◆ INSTRUCTION A:
In the cockatiel post, what mutation does the new male turn out to be?
◆ INSTRUCTION B:
From the entries, copy every line from the one with "November in Slovakia – TIME TO SKI" up to and including the one with "corpo da vítima no local.". Leave out the picture markers.

◆ DOCUMENT EXTRACT:
>>>>>

# We call him Chicken



## roxy culver (May 27, 2010)

So I finally found the last cockatiel I was looking for. Hopefully the last one I'll ever purchase because from now on I can breed the mutations I want. Unless of course I come across a pastel face lol. But I wanted a lutino male (well my hubby did so he could call him Chicken) and it just so happened that a breeder in Seattle had some. So I went to look. She didn't just have some, she had A LOT! And boy were they pretty. I had a choice between two boys, one was pacing like he wanted out of the cage, very cute. The other clung to the cage when I first got there then hid. The thing about him though was his super yellow head which I thought was adorable. The breeder'd had him for a while and hadn't parted with him yet, but when I said I wanted him, she let me have him. He was scared for the first week so I didn't take any pictures. She said all the babies had been hand fed at one point and that he was the oldest in that cage. He's been molting, but he's already molted out most of his pearls (he's actually a lutino pearl, go figure lol). Anyways, he has a pretty hard bite, but he steps up. I had him on my laptop the other day and reached over to his beak and scratched it. Then I scratched his nose and all of a sudden he turned his head for more! He wanted head scratches! So I gave them. Now he wants them all the time. It was such a break through it made me so happy! OK, enough of my rambling, here are his pictures. He's a little thin, so I'm also working on bulking him up. But I'm keeping him separated so I can work with him and bond with him. He's such a sweetie!

<<<<<

◆ RECORDS PROVIDED:

>>>>>

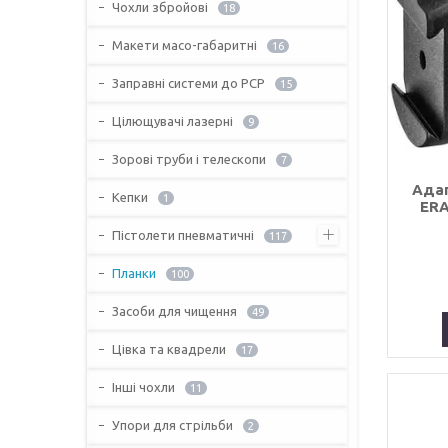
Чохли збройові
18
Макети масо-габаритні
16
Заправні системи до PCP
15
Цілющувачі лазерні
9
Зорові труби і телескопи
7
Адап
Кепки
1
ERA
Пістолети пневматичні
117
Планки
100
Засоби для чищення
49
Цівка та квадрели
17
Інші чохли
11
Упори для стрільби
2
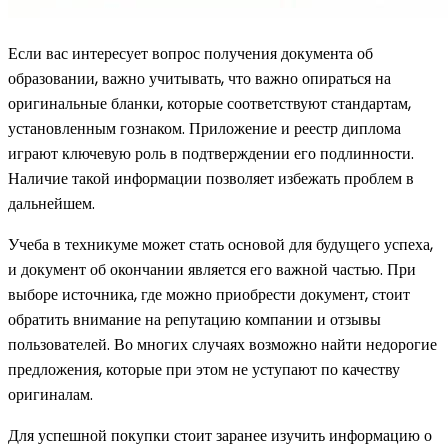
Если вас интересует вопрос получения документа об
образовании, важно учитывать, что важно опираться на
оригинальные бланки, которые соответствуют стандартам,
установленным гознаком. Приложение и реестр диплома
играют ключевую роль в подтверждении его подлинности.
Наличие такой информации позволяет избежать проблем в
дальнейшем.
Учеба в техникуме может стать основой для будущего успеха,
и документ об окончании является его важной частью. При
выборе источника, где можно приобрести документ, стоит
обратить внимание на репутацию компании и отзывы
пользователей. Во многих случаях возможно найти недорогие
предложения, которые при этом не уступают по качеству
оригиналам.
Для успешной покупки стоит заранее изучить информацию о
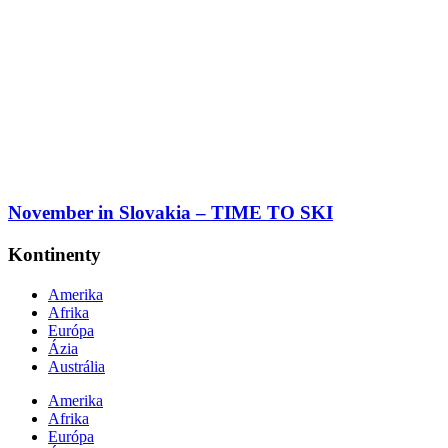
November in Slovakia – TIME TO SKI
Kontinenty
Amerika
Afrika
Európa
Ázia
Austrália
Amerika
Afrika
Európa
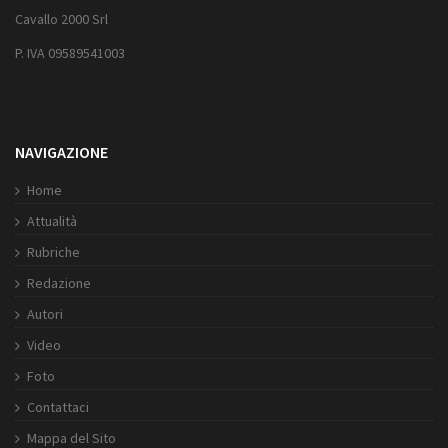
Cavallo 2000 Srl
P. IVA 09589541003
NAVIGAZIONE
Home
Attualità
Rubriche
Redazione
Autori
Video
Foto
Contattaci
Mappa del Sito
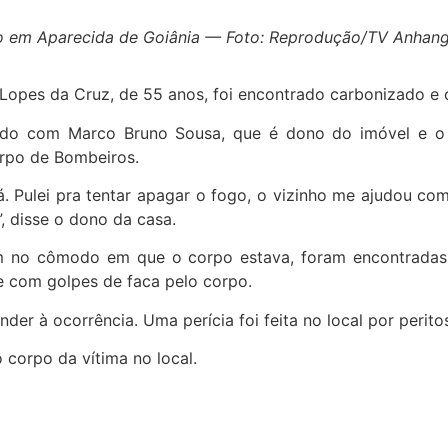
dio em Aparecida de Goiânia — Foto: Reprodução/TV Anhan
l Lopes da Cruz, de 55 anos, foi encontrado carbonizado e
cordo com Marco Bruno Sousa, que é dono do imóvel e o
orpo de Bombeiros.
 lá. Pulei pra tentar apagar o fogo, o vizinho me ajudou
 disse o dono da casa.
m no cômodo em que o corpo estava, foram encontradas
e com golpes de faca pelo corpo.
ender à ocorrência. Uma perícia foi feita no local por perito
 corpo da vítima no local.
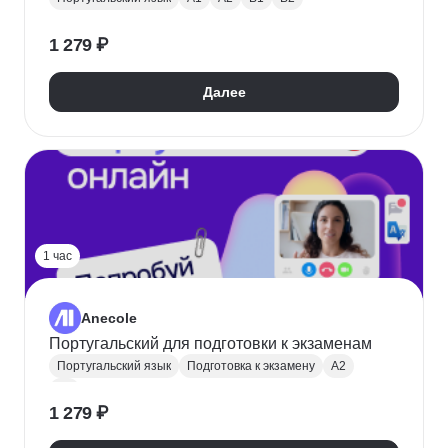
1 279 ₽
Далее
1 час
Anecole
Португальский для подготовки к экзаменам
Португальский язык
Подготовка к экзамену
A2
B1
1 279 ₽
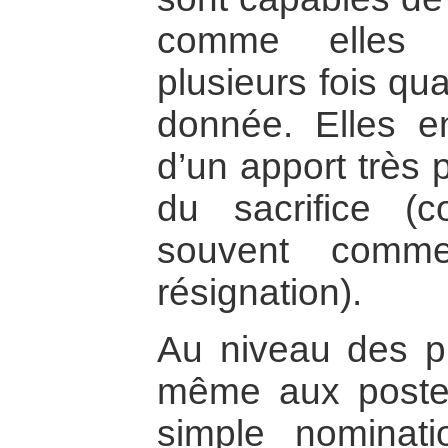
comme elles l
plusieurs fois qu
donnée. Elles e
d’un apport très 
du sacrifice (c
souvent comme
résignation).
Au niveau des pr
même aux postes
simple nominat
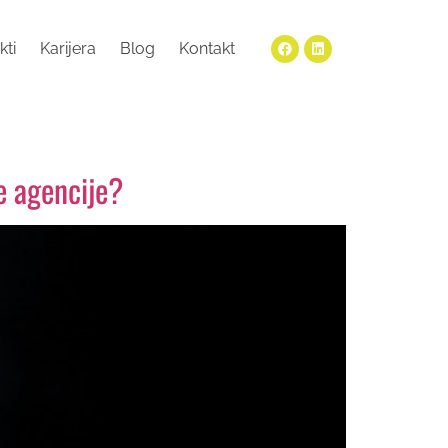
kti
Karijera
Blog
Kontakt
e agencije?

<<<<<

◆ YOUR SOLUTION A:
He is a lutino pearl.

◆ YOUR SOLUTION B:
November in Slovakia – TIME TO SKI
Kontinenty
Amerika
Afrika
Európa
Ázia
Austrália
Amerika
Afrika
Európa
Cavallo 2000 Srl
P. IVA 09589541003
NAVIGAZIONE
Home
Attualità
Rubriche
Redazione
Autori
Video
Foto
Contattaci
Mappa del Sito
dio em Aparecida de Goiânia — Foto: Reprodução/TV Anhan
l Lopes da Cruz, de 55 anos, foi encontrado carbonizado e
cordo com Marco Bruno Sousa, que é dono do imóvel e o
orpo de Bombeiros.
 lá. Pulei pra tentar apagar o fogo, o vizinho me ajudou
 disse o dono da casa.
m no cômodo em que o corpo estava, foram encontradas
e com golpes de faca pelo corpo.
ender à ocorrência. Uma perícia foi feita no local por perito
 corpo da vítima no local.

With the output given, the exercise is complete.